Bir BAM dosyamda, dosya açılış tarihinden tam on gün sonra, yirmi beş sanıklı, on iki eylemli, yirmi klasörden müteşekkil bir örgüt dosyasında karar verildi. Yani bir kanun yolu mercii olarak düzenlenen istinaf mahkemesi, yani BAM, kendisine gelen dosyayı on günde karara bağladı. Hani yargılamalar uzun sürüyordu, hani dosyalar sürüncemede kalıyordu? Al sana yargı reformları, paketleri, makul sürede yargılanma hakları, al sana BAM diye karar.

Yaptığım hesaba göre BAM, gün başına iki klasörü incelemiş. Bir klasör 500 (beş yüz) sayfadan müteşekkil olsa, iki klasör 1000 (bin) sayfa. Yani günde 1000 sayfa okuyor heyet.

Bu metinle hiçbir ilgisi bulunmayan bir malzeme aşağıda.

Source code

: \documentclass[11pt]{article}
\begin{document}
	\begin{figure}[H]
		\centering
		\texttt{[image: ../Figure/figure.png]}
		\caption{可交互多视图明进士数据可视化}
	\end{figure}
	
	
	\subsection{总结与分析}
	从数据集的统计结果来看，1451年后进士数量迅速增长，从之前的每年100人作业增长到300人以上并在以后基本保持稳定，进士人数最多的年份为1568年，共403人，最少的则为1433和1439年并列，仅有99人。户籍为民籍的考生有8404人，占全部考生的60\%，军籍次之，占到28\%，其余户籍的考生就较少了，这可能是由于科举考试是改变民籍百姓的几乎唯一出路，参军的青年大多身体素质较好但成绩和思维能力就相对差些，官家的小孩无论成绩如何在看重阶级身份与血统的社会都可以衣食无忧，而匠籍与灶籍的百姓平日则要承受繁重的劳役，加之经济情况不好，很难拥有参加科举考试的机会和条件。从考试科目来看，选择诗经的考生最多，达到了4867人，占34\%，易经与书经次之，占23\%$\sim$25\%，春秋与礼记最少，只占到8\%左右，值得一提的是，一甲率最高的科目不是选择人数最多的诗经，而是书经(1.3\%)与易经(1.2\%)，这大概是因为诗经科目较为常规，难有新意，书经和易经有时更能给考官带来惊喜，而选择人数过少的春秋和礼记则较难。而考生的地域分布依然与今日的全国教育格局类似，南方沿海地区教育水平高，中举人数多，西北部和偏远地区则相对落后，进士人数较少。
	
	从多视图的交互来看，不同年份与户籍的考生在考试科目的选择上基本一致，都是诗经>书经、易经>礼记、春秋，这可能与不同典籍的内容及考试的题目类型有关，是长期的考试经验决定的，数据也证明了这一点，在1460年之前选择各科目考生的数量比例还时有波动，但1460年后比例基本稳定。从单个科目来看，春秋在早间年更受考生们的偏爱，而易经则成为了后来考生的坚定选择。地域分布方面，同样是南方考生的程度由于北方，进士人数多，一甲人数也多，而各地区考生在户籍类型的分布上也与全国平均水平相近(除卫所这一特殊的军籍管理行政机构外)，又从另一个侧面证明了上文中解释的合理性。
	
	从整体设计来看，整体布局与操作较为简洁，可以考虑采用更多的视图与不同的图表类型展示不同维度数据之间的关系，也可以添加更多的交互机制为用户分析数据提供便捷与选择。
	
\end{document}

Tabii şu da var, heyeti oluşturan hâkimlerimiz dosyayı ayrı ayrı da inceliyor olabilir. “Sen şu klasörlere bak, ben bu klasörlere bakayım” şeklinde görev dağılımı olsa, bu heyetin bir araya gelip değerlendirme yapması, dosyayı müzakere etmesi de lazım. Bu, “sen yönlendir ben ateş edeyim” şeklinde tarif edebileceğimiz bir bilgisayar oyunu değil; sonuçta sanığın hürriyetine etki edecek bir karar vereceksin.

Bizim dosyayı incelerken de heyet, kendisini hayattan soyutlamış değildir herhalde, fotosentezle de beslenmiyorlardır tahminim. Ne bileyim; arada yemek filan yiyorlardır, bir yandan başka dosyaların duruşmalarını da açıyorlardır, bizim dosyamız oraya geldiğinde muhtemelen başka dosyalar da inceleme aşamasındadır. O sırada heyeti oluşturan hâkimler, “biz de tavla turnuvası yapmaktan sıkılmıştık, ne iyi oldu da geldi şu dosya” demiyordur.

Belki şu olabilir; “yemin ettik, biz bu kararı temmuz ayına kalmadan vereceğiz” şeklinde iddiaya girmiş olabilir heyet. Bu ihtimalidiğerlerinden daha yüksek görerek, hafta sonu ödevlerini cuma akşamından bitirip hafta sonunu rahat geçirmek isteyen ilkokul öğrencisi edasıyla, adli tatil öncesi kalın örgüt dosyasını on günde bitiren ve tatili kafası rahat geçiren heyete alkış ve takdirlerimi sunuyorum.

Kararın niteliği nasıldı derseniz; heyetin dosyanın yirmi klasörünü de okuduğu, kararın her hâlinden ve zerresinden belliydi tabii ki. Bu karar için sıkı tartışmalar yaşanmış, fırtınalar kopmuş; belki de can ciğer kuzu sarması insanlar küsmüş, evler aileler dağılmış, ocaklar sönmüş, mevsim değişmiş, Akdeniz olmuş.

Kararların hepsi başvurumuzun ve diğer müdafilerin istinaf başvurularının esastan reddi yönünde ve gerekçe de aşağı yukarı “yerel mahkemenin kararında usule ve esasa ilişkin herhangi bir hukuka aykırılığın bulunmadığı” şeklinde. İlk derece mahkemesince verilen cezaların hepsi beş yıl ve altında kaldığı için de, cezaların hepsi kesinleşmiş vaziyette. Yani BAM, “biz ilk derece mahkemesinin kararını hukuka uygun bulduk, bir de Yargıtay baksın” kararını da vermemiş, “mahkeme iyi karar vermiş işte, sanık yatarsa yatsın” diyerek kararında “olası kastla” hareket etmiş. Uygulamada “hüküm özlülük” olarak tabir edilen hukuki durumla “hükümlülük” arasında bir hafta sonu geçmiş sadece. Neyse, yapacak bir şey yok. Boynumuz bam teline karşı kıldan ince. Öyle bir boynumuz var.

Mevzubahis BAM hâkimlerimize iyi adli tatiller dilerim, bol bol dinlensinler, gezsinler, yüzsünler, boy versinler, hatta dipten kum filan çıkarsınlar müvekkilim için. Hak ettiler.